Perhaps you’ve been foraging for mushrooms this season? Or are you just casually curious about the world’s continuing appetite for, and fascination with, fungi? This moderated discussion featuring a panel of UC Berkeley experts will pore over the myriad ways modern civilization interacts with fungi. The panel will speak to our millennia-long appetite for them in cuisines throughout the world, as well as their evolving presence in commerce, medicine (including the use of psilocybin in modern mental health treatments), public health (including indoor air quality and the spread of opportunistic disease), as well as the impact climate change is having on the mushroom season.
From ectomycorrhizal fungi to its invasive relatives, we invite you to join us on this microbiological journey as we explore insights into these key ingredients for improved public health and wellbeing.
If you have any questions you can email Kassie Darling, Director of Events and Special Programs, at email@example.com.
Click here for a recording of the event.
Professor Tom Bruns, PMB
Tom Bruns is a renowned expert in the field of mycology (that’s the study of fungi). He takes classes on field trips to Mendocino and Yosemite, has the respect of colleagues across campus and across the world, and earns overwhelming praise from UC Berkeley students. Tom's current research includes post-fire saprobic fungal communities, mycorrhizal facilitation of invasive pines in the Southern Hemisphere, longevity of ectomycorrhizal spore banks, and mycorrhizal facilitation of bristlecone pine expansion in the white mountains.
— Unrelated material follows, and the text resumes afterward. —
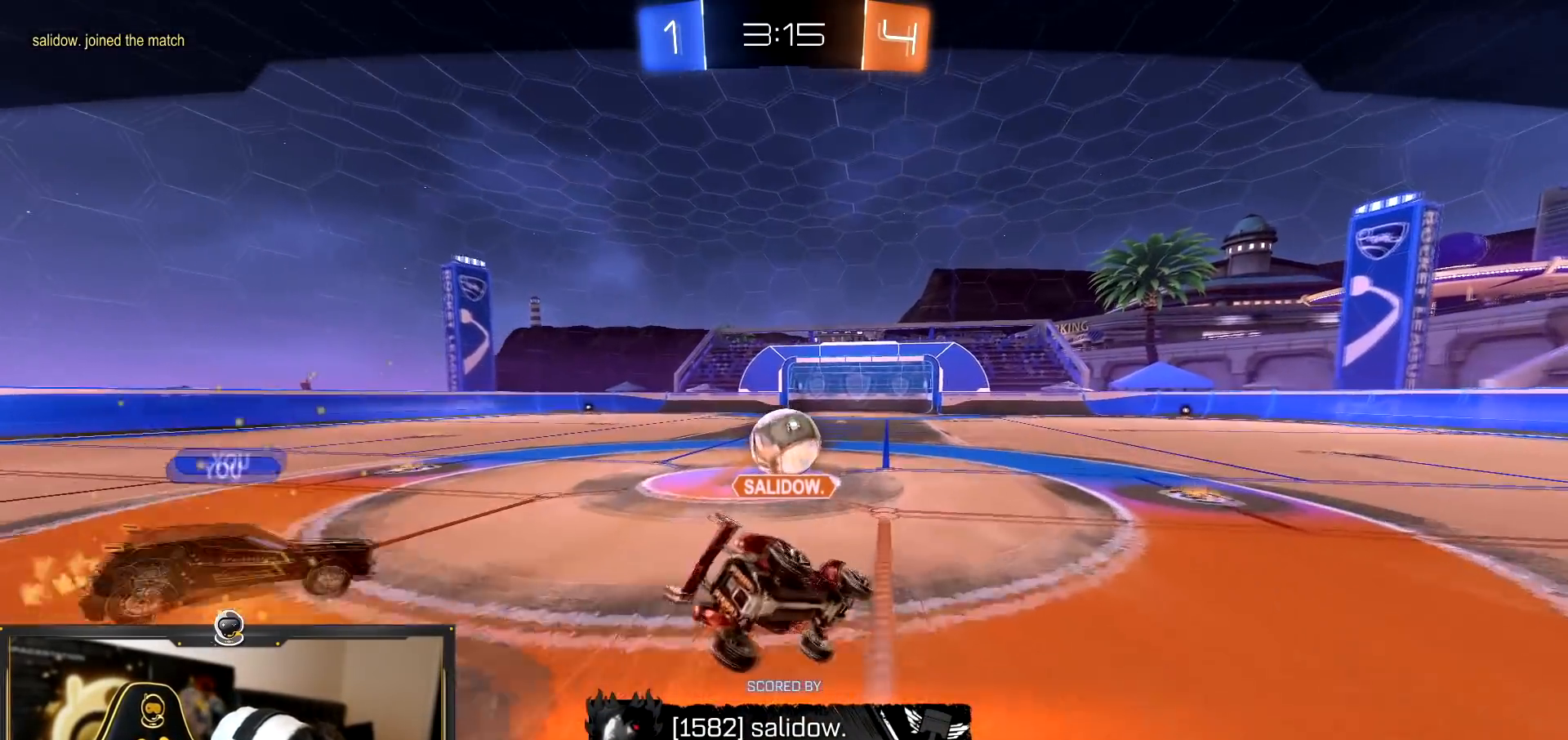
{"buttons": [], "left_stick": "center", "right_stick": "center", "events": []}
Iman Sylvain, PhD '18 PMB (Moderator), Data Analyst, Innovative Genomics Institute COVID-19 Diagnostics Lab
Iman Sylvain received her PhD in John Taylor’s lab, researching indoor air microbiology in public housing. Iman’s deep passion for social justice and health equity led her to complete a dissertation evaluating the presence of mold in low-income housing using next-generation sequencing. After completing her PhD, Iman went to work directly on policy issues and served as a Legislative Aide for Former Berkeley City Councilmember Cheryl Davila. Iman joined the Innovative Genomics Institute's COVID-19 Testing Lab last summer to be of service as a 'first responder behind the bench' during the pandemic.
Professor John Taylor, PMB
John Taylor is in his fiftieth year of studying fungi as a profession and starting his fifth decade as a professor at Berkeley. He and Tom Bruns (with whom he has taught for more than 20 years) also take classes to wineries and mushroom farms. John has been president of the Mycological Society of America and the International Mycological Association and his current research addresses the role of fungi when crop plants experience drought and the environmental reservoir of the fungus that causes San Joaquin Valley Fever.
The event will be introduced by Lew Feldman. Lew is a Professor of Plant Biology and the Executive Director of the UC Botanical Garden, UC Berkeley. He investigates root development and has focused on how roots respond to different soil environments, such as high salts and drought. He also studies how roots respond to gravity, which generally translates into downward growth.